Now the tube it's a more subtle approach so this is a great bait to use when, say post front conditions, or when the water temperature is low, the fish are lethargic, they're not feeding, they're not very active. If you're catching fish on fast moving baits . . . Oop! Just had a bite. You're catching them on fast moving baits and they weren't biting it, the bite dies off or whatever, then go back in here with a tube, you can catch a lot of fish that way. So that's one way to do it.
Now, another way is you let it sit and just drag it on the bottom with the reel. I just point the rod tip down, I'm dragging it along and just letting it crawl on the bottom. Here I'm trying to imitate like a crawfish or maybe a sculpin, something along those lines. Some kind of a fish that's feeding off the bottom, that's what I'm trying to do. Just kind of slowly crawl along the bottom. And a lot of times the fish will pick it up just when you're doing that. Now how fast you crawl it, really depends. You're gonna have to play with it a little bit and figure out what it is the fish want.

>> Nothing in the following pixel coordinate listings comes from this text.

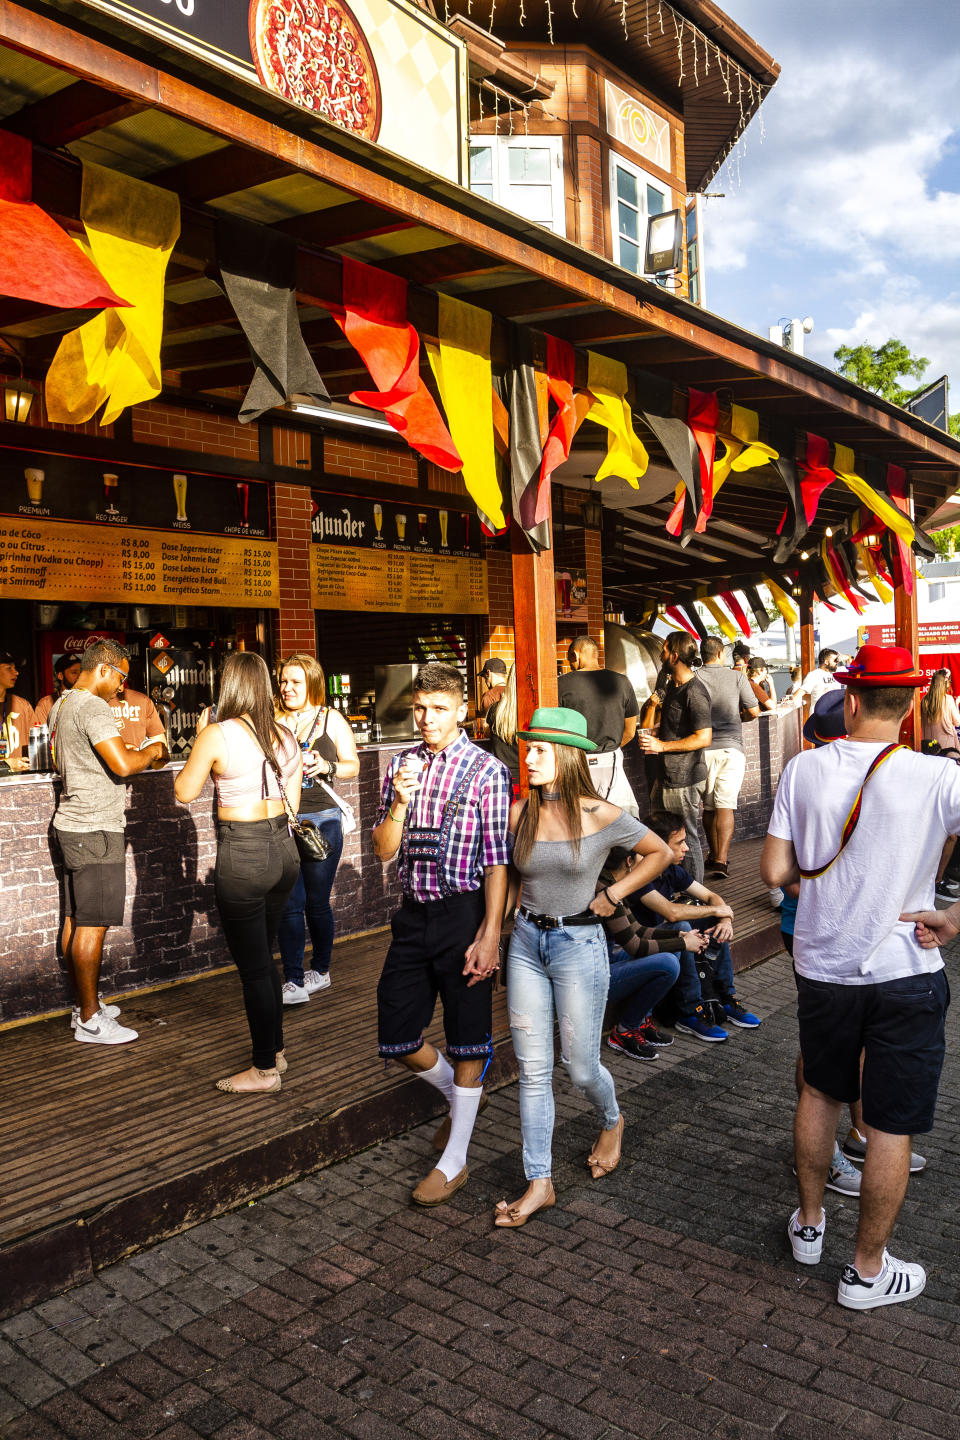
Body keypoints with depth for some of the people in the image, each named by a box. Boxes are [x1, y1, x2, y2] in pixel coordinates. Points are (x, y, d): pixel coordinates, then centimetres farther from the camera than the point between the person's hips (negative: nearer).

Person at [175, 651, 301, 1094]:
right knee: (264, 957, 21)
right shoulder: (285, 735, 4)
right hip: (283, 849, 7)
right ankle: (276, 1051, 32)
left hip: (242, 857, -7)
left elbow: (184, 792, -3)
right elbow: (292, 804, 10)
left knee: (253, 966, 5)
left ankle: (264, 1070, 17)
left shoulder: (217, 734, -14)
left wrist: (199, 744, 8)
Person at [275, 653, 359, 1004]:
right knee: (289, 903, -2)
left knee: (317, 902, 8)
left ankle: (321, 971, 27)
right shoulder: (274, 722, 6)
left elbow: (353, 765, 5)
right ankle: (294, 982, 5)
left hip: (321, 820, -1)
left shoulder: (331, 719, 3)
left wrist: (326, 767, -14)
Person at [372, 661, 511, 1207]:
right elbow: (384, 851, 6)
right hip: (414, 914, 6)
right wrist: (399, 803, -12)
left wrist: (490, 934, -16)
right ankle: (460, 1096, 39)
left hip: (464, 912, -5)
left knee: (467, 1039, 7)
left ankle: (455, 1159, 23)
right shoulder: (402, 765, 7)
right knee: (397, 1037, 11)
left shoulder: (487, 770, -8)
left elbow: (496, 859, -11)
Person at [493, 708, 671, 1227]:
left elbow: (659, 853, 3)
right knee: (532, 1070, 7)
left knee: (580, 1067, 8)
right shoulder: (518, 814, -1)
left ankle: (611, 1121, 43)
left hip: (579, 944, -3)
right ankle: (539, 1183, 19)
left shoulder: (601, 815, -11)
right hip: (526, 941, 3)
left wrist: (612, 895, -2)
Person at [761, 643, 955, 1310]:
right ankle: (867, 1271, 26)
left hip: (821, 967, 3)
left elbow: (775, 871, -7)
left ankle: (809, 1223, 41)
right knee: (892, 1128, 11)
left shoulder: (805, 768, -9)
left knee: (820, 1091, 25)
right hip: (905, 976, -3)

One other way I like to fish the tube is a little bit unique to the bait itself, and that is I like to go over submerged weeds, say standing weeds. Milfoil, hydrilla, coontail, that sort of stuff, anywhere from 10 feet deep and deeper. I'll take the bait and I'll just drop it over the side of the boat here and feed it some line and get it down there towards the bottom, all right? Once it hits the bottom then what I'll do is, I'll bring the bait up a couple feet of the bottom and then I'll just dance it. Just pop it around like that. And if you're in real clear water, say 6 feet or so, 7 feet, 8 feet of visibility you can watch the fish. They'll come up and look at it. And then all you do is drop it on a slack line. Just drop it straight down until it hits the bottom. When you lift up on it a lot of times fish will have it. You attract them by bringing it up off the bottom, shaking it like this, giving it a little bit of time then straight drop. And it causes a reaction strike. They come up to it, check it out, see what's going on. They see it fall, and one of them will hit it. Great way to catch fish when they're in the weeds.
So yeah, I like to flip and pitch it in the warmer months. I do enjoy doing that but the main areas I focus on in the warmer months, and in the winter time too a lot of times, is in main lake points. I fish offshore structure like humps, rock piles, creek channels, anywhere where a creek bend comes in close to the shoreline. Those are the things I like to target in the summer time when I'm not flipping and pitching in the shallow cover like this. In the spring and in the fall, definitely go shallow then. Then I'll go in the back of creeks, in the back of coves, protected bays, secondary points, flats. Those are the type of things and again, flipping and pitching into shallow cover like this, that's the kind of stuff I like to target. If you do that using some of the techniques I just showed you you're gonna catch a lot of fish.